:: Material to process ::

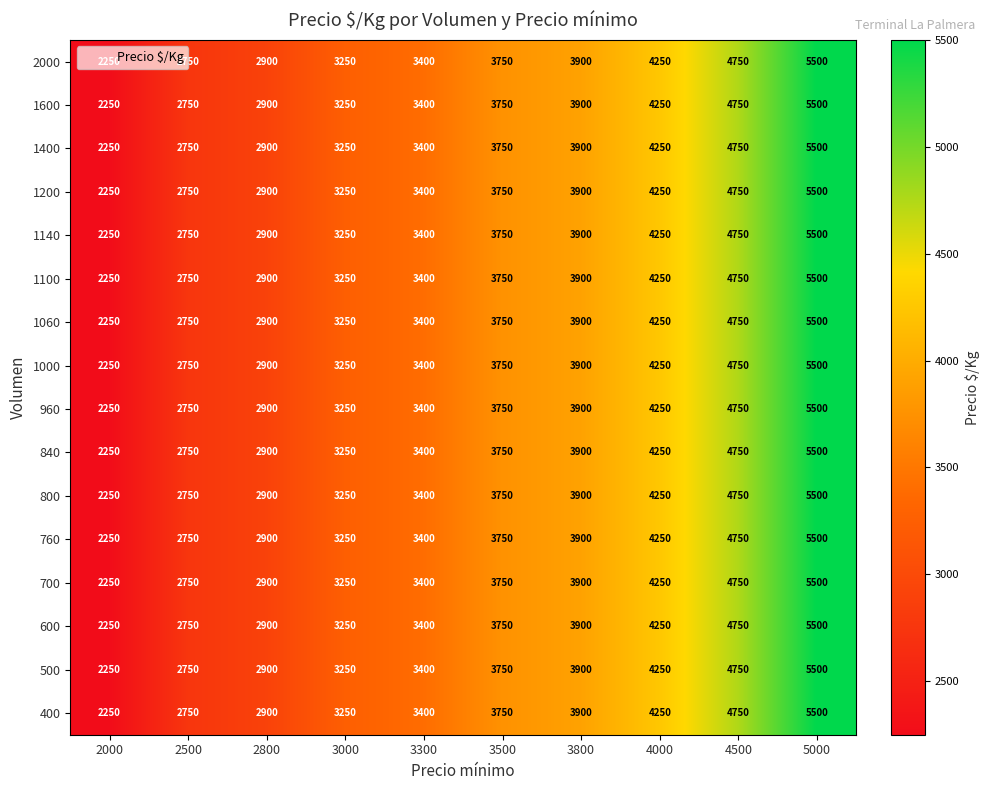

What is the difference between the 760 values at 4000 and 2800?

1350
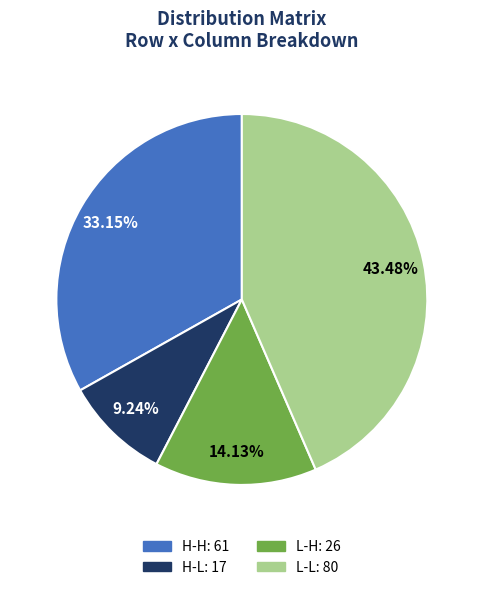

Which slice is the largest?

L-L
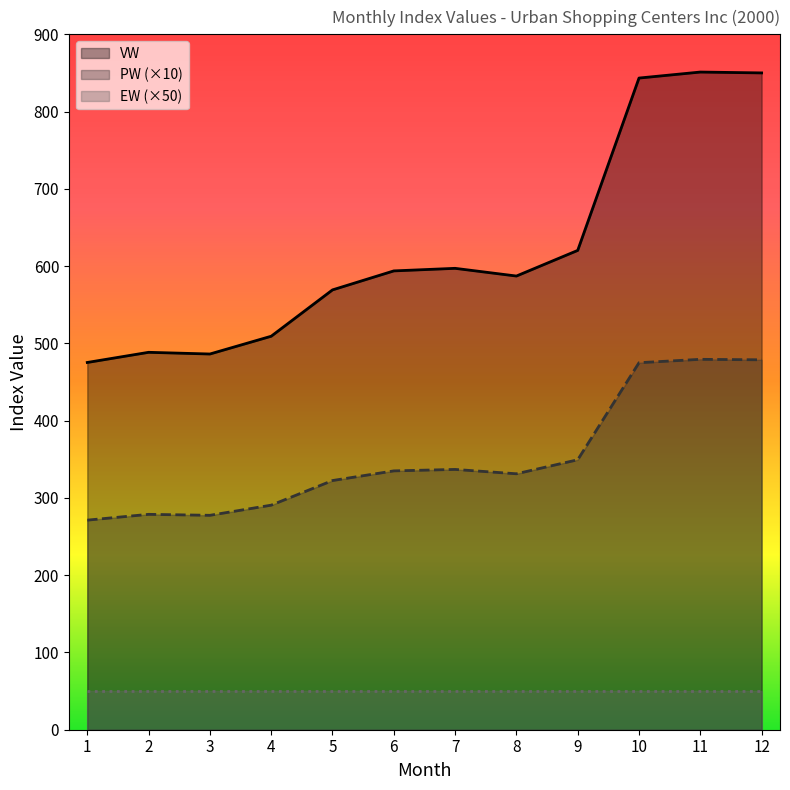

The value of PW at 3 is 478.7. True or false?

False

:::

> Activity
Repeat the text of every item above word for word, leaving out the pictures.

> Reply to the task
What is the difference between the 760 values at 4000 and 2800?

1350

Which slice is the largest?

L-L

The value of PW at 3 is 478.7. True or false?

False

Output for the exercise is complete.